→ ASSIGNMENT: Copy out every line of the entries below that contains the word "place".

*** DATA TO PROCESS ***

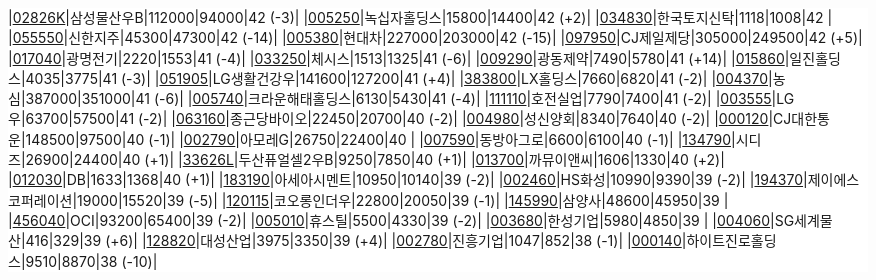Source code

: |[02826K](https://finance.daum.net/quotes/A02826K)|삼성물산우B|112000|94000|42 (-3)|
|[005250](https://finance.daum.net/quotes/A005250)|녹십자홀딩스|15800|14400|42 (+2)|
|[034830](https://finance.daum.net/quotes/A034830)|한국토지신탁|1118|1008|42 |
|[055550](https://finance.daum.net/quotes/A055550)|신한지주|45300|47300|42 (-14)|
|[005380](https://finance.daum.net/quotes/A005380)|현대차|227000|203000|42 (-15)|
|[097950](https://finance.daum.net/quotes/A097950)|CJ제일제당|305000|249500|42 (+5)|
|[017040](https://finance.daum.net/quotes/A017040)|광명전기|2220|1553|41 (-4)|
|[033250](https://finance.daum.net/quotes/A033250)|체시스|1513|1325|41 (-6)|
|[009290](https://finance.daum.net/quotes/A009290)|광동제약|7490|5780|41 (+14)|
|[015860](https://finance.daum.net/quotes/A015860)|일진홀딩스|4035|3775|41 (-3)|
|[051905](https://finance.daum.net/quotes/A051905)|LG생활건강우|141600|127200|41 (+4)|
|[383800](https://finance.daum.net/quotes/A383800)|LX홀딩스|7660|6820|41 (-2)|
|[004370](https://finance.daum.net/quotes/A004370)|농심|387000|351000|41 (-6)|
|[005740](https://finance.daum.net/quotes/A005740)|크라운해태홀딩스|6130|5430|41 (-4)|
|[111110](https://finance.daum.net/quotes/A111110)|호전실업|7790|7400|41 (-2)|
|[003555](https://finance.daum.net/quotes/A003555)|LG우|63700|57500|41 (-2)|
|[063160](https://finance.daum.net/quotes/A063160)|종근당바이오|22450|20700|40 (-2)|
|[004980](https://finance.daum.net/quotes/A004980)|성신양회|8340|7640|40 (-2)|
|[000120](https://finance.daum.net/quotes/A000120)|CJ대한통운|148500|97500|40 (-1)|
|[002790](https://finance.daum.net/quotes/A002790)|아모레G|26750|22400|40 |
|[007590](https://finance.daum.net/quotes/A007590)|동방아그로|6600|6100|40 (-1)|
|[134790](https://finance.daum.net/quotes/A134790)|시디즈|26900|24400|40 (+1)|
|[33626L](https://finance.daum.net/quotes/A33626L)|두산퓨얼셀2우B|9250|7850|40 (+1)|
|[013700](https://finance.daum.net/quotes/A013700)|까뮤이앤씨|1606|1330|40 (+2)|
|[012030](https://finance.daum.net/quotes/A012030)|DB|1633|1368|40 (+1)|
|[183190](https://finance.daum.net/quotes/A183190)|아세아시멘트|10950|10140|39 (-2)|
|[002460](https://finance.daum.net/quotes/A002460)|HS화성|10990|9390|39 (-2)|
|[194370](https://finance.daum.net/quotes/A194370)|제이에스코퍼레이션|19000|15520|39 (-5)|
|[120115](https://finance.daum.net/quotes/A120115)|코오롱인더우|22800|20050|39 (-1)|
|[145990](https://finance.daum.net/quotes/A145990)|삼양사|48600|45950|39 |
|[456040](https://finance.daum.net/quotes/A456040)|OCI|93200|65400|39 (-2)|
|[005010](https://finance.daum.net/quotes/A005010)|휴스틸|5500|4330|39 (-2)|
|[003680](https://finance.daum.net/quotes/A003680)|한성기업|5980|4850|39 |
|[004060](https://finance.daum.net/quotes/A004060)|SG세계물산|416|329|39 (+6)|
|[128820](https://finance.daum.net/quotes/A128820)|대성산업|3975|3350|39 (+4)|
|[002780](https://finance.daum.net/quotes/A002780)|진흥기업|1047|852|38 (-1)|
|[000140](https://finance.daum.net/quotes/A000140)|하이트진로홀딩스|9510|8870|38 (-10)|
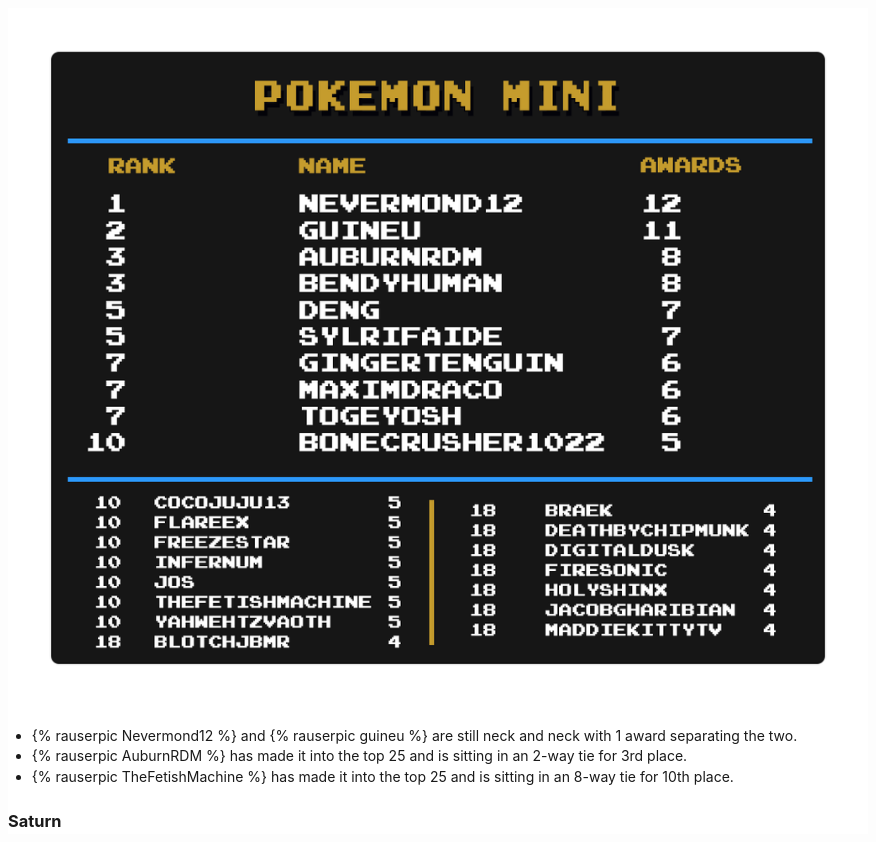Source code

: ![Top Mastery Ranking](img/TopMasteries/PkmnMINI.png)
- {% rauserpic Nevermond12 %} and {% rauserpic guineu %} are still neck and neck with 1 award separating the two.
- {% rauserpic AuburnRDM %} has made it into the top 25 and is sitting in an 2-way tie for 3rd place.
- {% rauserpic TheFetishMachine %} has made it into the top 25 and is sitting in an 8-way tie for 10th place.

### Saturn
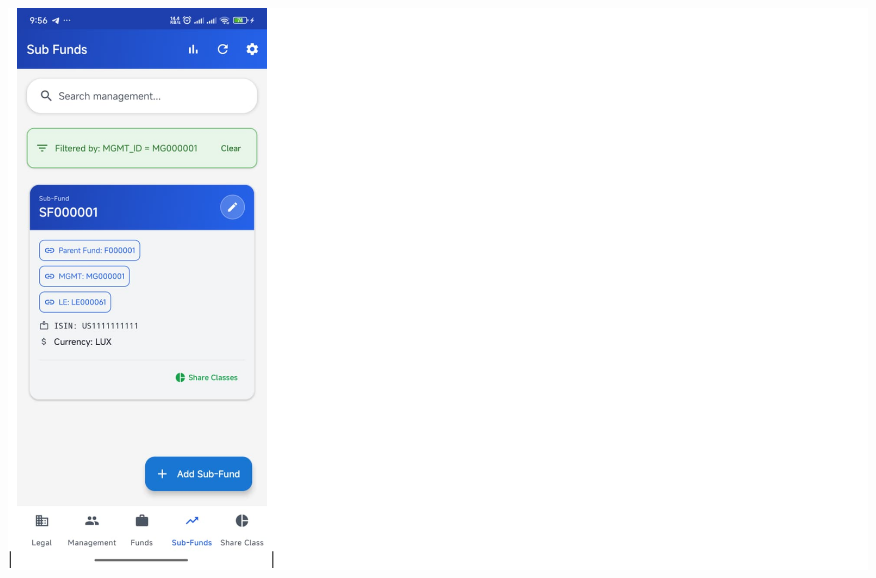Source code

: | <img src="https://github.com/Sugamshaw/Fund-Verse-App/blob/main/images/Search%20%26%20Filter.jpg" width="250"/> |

***

→ THE ANSWER:
- {% rauserpic AuburnRDM %} has made it into the top 25 and is sitting in an 2-way tie for 3rd place.
- {% rauserpic TheFetishMachine %} has made it into the top 25 and is sitting in an 8-way tie for 10th place.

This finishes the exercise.